Впрочем, результат всего этого был не совсем типичный. Как правило, в таких случаях картину запрещали, а режиссер получал постановку другого жанра или на другом материале. Здесь же картина осталась в прокате, после войны ее показывали даже в Германии (в советской зоне, разумеется); в прокатных конторах Москвы и Питера она продержалась на специальных сеансах для школьников до конца 70-х. А вот постановщик был решительно выдворен со студии и вернулся к тому, с чего начинал (и начинал успешно), — к неигровому кино. Еще три десятилетия он проработает сначала на ЦСДФ, а потом на «Центрнаучфильме», снимет немало картин, за некоторые получит призы Всесоюзных и, кажется, даже международных кинофестивалей. Но в игровое кино уже не вернется. Еще попытаются «раскрутить» в 60-е молодые энтузиасты-киноведы его драму из времен гражданской войны в Донбассе «Любовь и ненависть» (1935) и даже покажут на сеансе в Кинотеатре повторного фильма, еще коллега по «Центрнаучфильму» с киноведческим образованием опубликует о нем монографический очерк в последнем выпуске «Двадцать режиссерских биографий» в 70-е, но не то что в зрительский, а и в киноведческий обиход эти ленты так и не войдут.
И будут в 70-х прохаживаться по саду «Эрмитаж» трое пожилых людей: знаменитый эстрадный артист Леонид Утесов с дочерью Эдит, еще ладные и крепкие, а чуть поодаль высокий седой старик, сотрясаемый болезнью Паркинсона, — зять Утесова Альберт Гендельштейн...
И все же сказано в одной мудрой книге: даже самое грустное начало лучше самого хорошего конца.

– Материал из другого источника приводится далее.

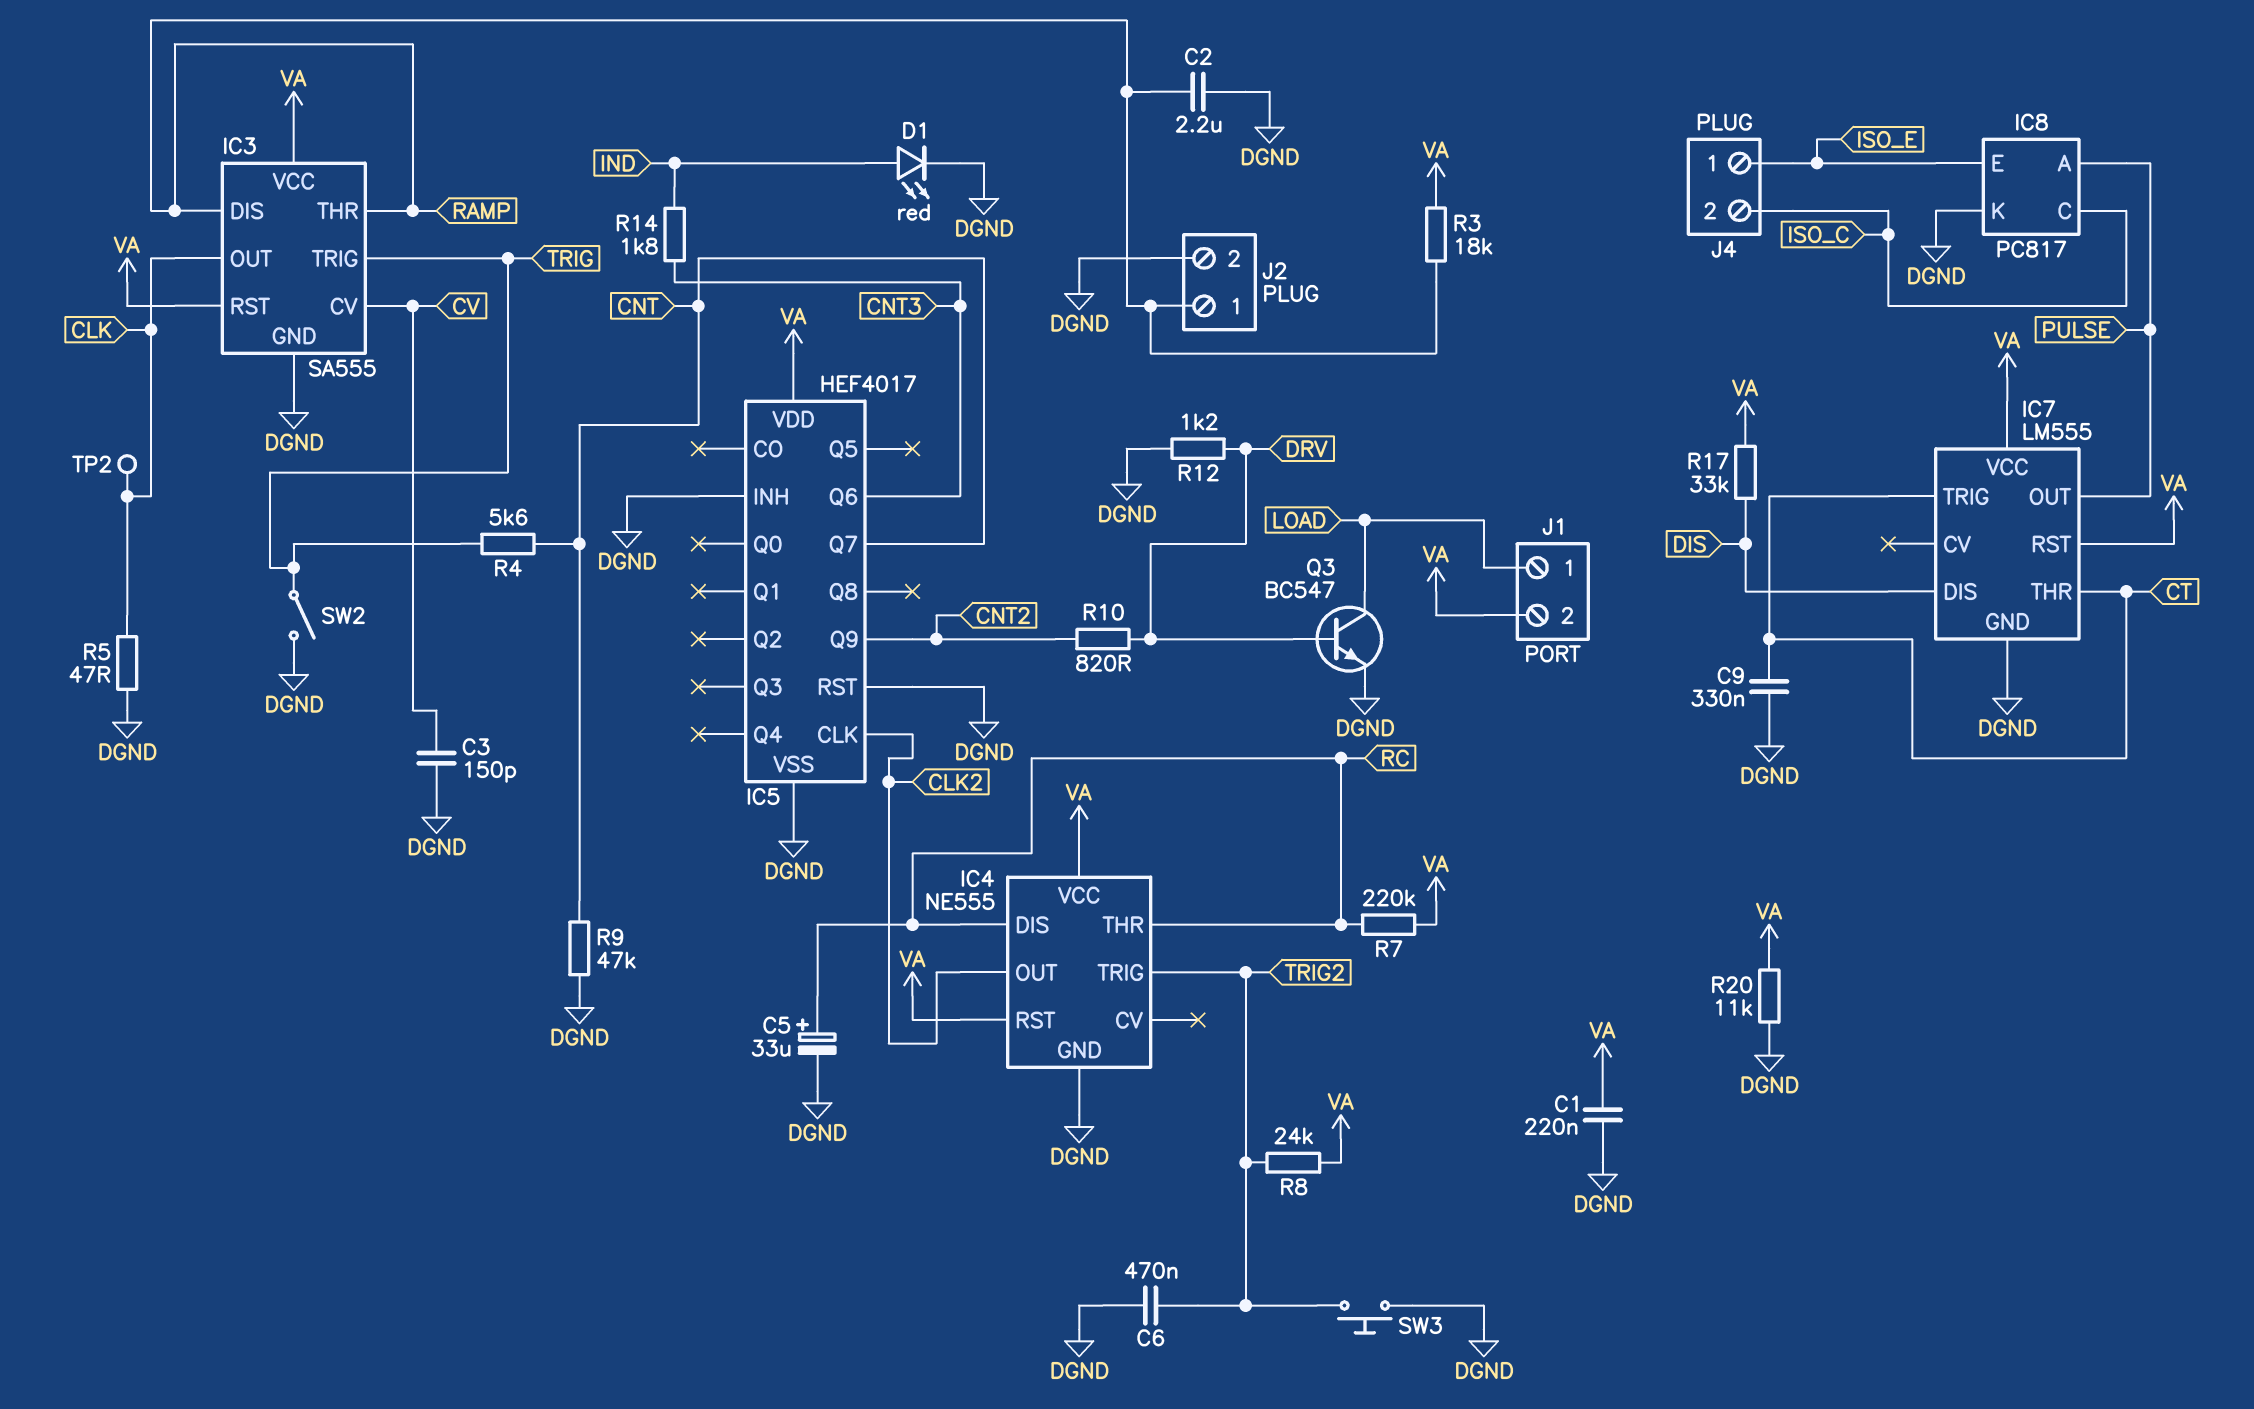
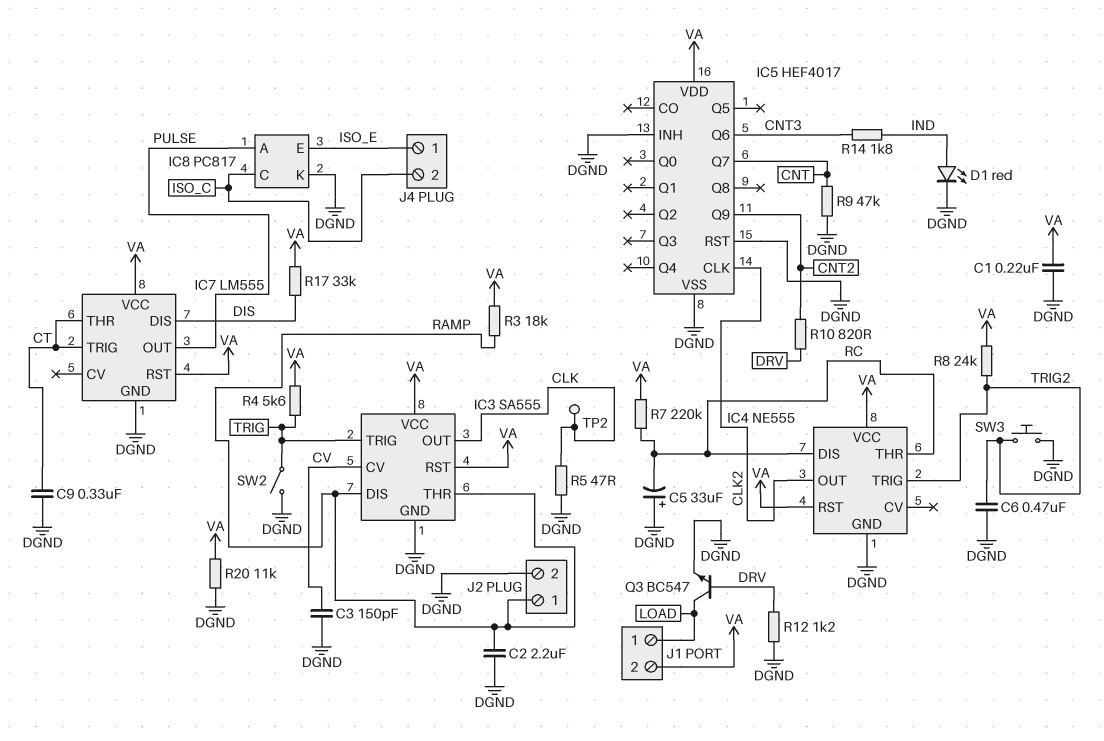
C5: 33uF (plus RC, minus DGND) -> 33uF (plus DGND, minus RC)
R4: 5.6k (CNT, TRIG) -> 5.6k (TRIG, VA)

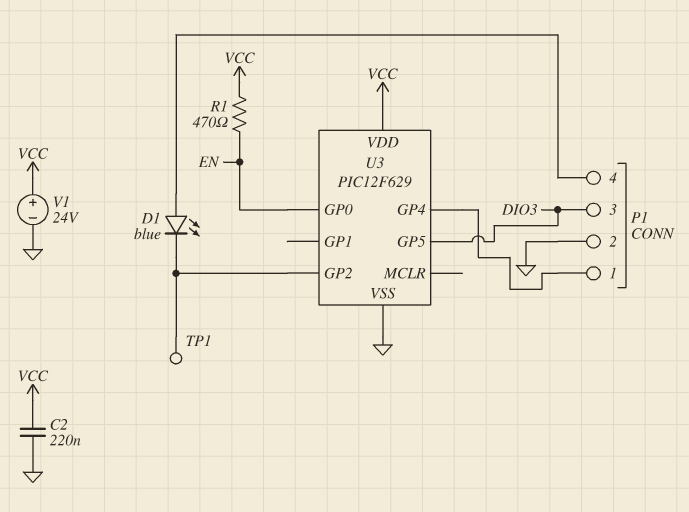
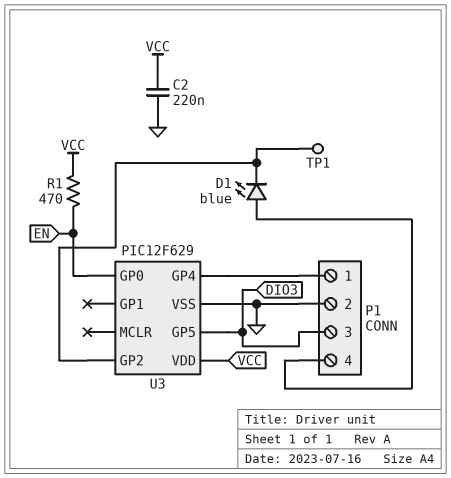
V1: 24V (plus VCC, minus GND) -> none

А уж если конец печален... Так что вернемся к началу. После катастрофы с «Мексикой» Эйзенштейн приехал в Москву в состоянии предельного отчаяния. И чтобы как-то его из этого состояния вывести, легендарная Пера Аташева, жена Сергея Михайловича, задумала устроить ему совершенно необычный день рождения. Она накрыла хороший стол (что по тем голодным временам было очень нелегко) и пригласила самые красивые пары кинематографического мира. Эйзенштейн вошел, увидел стол с обильной едой, а среди гостей Довженко с Солнцевой, Шенгелая с Вачнадзе, Гендельштейна с женой, все понял — и улыбнулся.
Марголит Е. Неизвестный «Лермонтов» // Искусство кино. 1998. № 12. С. 95-101.